But is it Art?
Greetings, fair reader; this is to be a different kind of review for what Orson Welles deemed to be a new kind of film: a discussion where, like Orson, I invite you, in character as a mischievous uncle, to step across the critical threshold, piquing your curiosity and demanding your attention. I may, like the silken-toned rotund, employ misdirection and grammatical flourishes; stupid names for sub-editors I know, but they had cruel parents; to take you on a journey into the world of art and its forgers; a substrate of existence only accessible to the well-educated and readers of this esteemed internet organ. I may not. What I can promise you, my good patron, is that I will never lie to you and that said promise ran out a paragraph ago.
You may know of the academic and critic John Carey and his iconoclast’s bible, What Good are the Arts? In it, he makes this statement; seemingly obvious but necessary given centuries of received wisdom: “a work of art is not confined to one person’s response to it. It is the sum of all subtle, private, individual and idiosyncratic feelings it has evoked in its whole history. And we cannot know those, because they are shut away in other people’s consciousnesses. Yet if we do not know them, we cannot really know even a single artwork. So it seems that none of us knows much about art, though we know what we like.” That thud you heard was Brian Sewell dropping dead from shock. We’re now stumbling, naked and bloody, through the rubble of what used to be the art establishment.
Ah, you say, but what of scholarship? Well, that gives us biographical detail, information that allows us to appreciate, say a portrait, within a wider historical context, but for Carey, and perhaps for most of us, it cannot measure how people, ordinary people, felt about the work, assuming they cared to look at it at all. It can only transmit ideas that were ever restricted to a small cabal of experts, who in turn, we may suppose, were taught how to think and what to look at.

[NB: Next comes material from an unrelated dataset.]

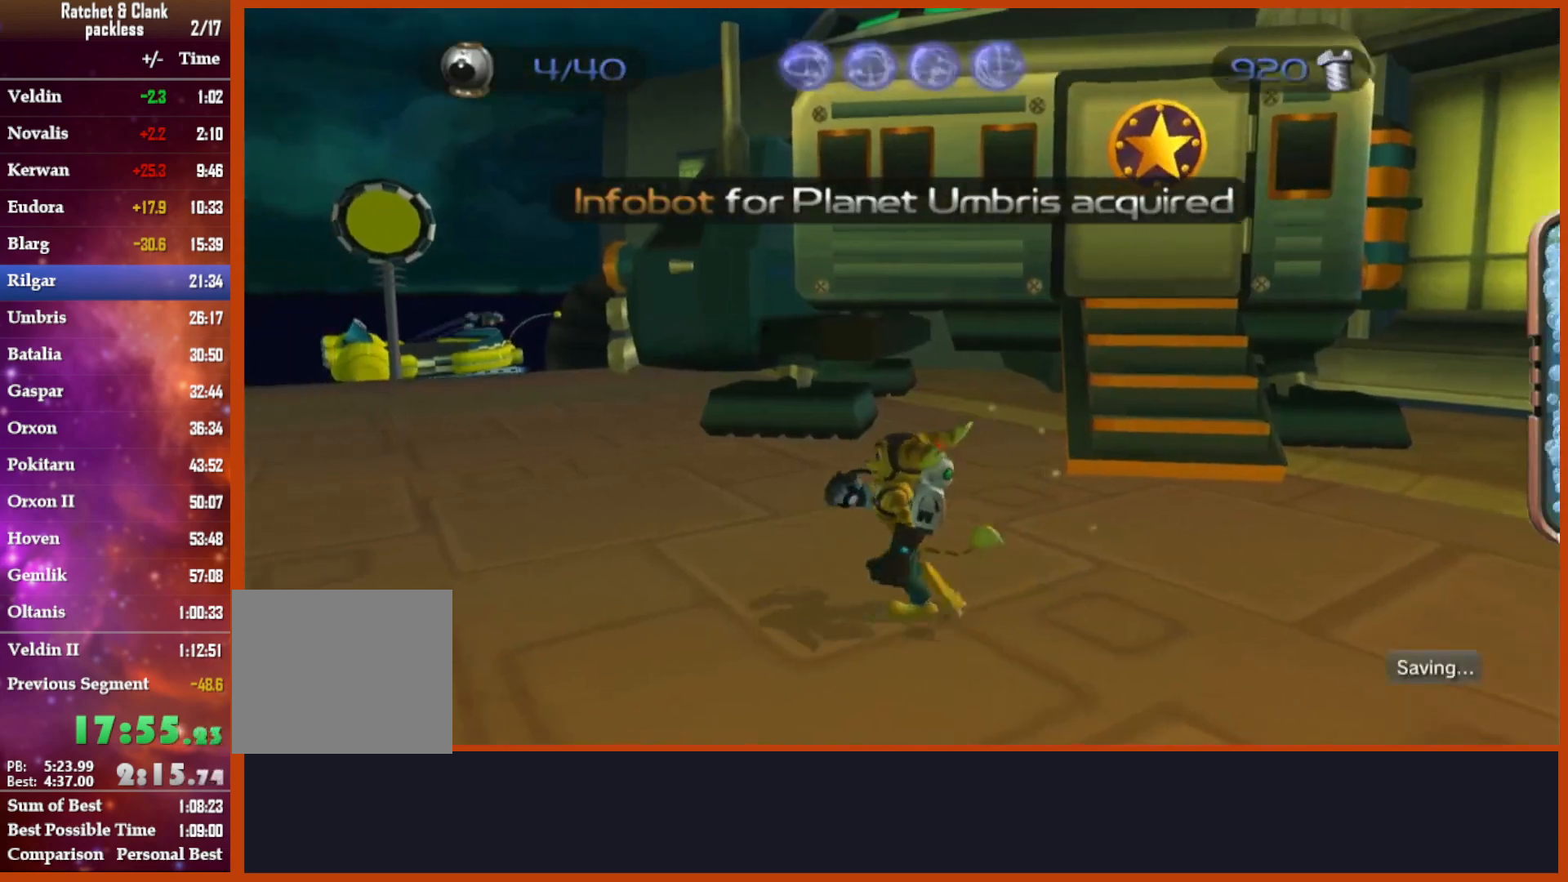
{"buttons": ["CROSS", "R1"], "left_stick": "up-right", "right_stick": "center", "events": [[217, "right_stick", "center"], [383, "CROSS", "down"], [383, "R1", "down"], [433, "left_stick", "up-right"]]}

What, you’re entitled to ask, has this to do with F for Fake? Perhaps nothing, perhaps everything when Welles introduces us to Elmyr de Hory, whose forgeries, many knocked off before lunch, aping Modigliani and Picasso, were said to be hanging in some of the most prestigious galleries in the world. But surely, says you, experts, with their trained eyes, would root out the fakes with consummate ease? Gleefully, rapturously, Elmyr, and his biographer, the infamous Howard Hughes hoaxer Clifford Irving, report otherwise. Brother, pour the wine!
It’s quite a thought. As Elmyr burns a morning’s work, fraud on canvas, worth hundreds of thousands if flogged to the right sucker, it’s enough to provoke a spiritual crisis. If no one knows anything and value is arbitrary, perhaps by extension meaningless, then Welles’ unassuming little film, part documentary, part poetry, part stream of consciousness, tears down what our old friend John Carey calls “immortal monuments to the human spirit”. F for Fake leaves us with a spiritual void; a glorious, secular, violable realm in which even the lies that tell the truth are lies. Oddly enough that gives the movie the texture of truth. Not bad for a few vignettes and footage of Welles engaging his continental retinue in witty dinner conversation.
The old impresario wants to kick over the statues and who can blame him, given his formative experiences with the powers that be? Did any director in the 20th century have bigger wings than Welles? And did any have them clipped so brutally? Here he pulls us into a whirlwind, reminding us, with typical slight of hand, that film is the most honest medium for fakers; it’s a box of magic tricks which, in the hands of a master manipulator like the portly wunderkind, inawes as it entertains.
In throwing up the likes of De Hory and Irving, as well as his then girlfriend Oja Kodar, who assists him in playing a trick on his audience, Welles openly questions the authority of informed opinion (informed by what?). F for Fake anticipates the distrust in the art world that is now common cultural currency. The movie paints a picture of the establishment as a closed shop, talking to itself, in what we may imagine is a series of thought terminating clichés, and consequently the film is marked as an act of modernism. We each bring our own thoughts and feelings to such works of course, but I’m happy to tell you that I found the experience both stimulating and gratifying.
Fake paints a refreshingly vulgar picture, then; it talks about art as commodity, about forgeries simply meeting demand in a market that can only exist because of prevailing attitudes toward taste and aesthetics, and the imagined exclusivity of such tastes – those old lucrative crutches; it hacks away at the meaningless metaphors of high and low brow (what is the true value of a Modigliani when De Hory can ape him in an afternoon and sell it for a small fortune?); it tells us that what we like is just fine and that the value of art is measured in something other than currency, though in this case the price of a cinema ticket will do nicely.
F for Fake is on release in UK cinemas from Friday 24th August, playing at BFI Southbank, the Curzon Renoir, ICA, Watershed Bristol, National Media Museum Bradford, Irish Film Institute, Dublin, plus selected cinemas nationwide.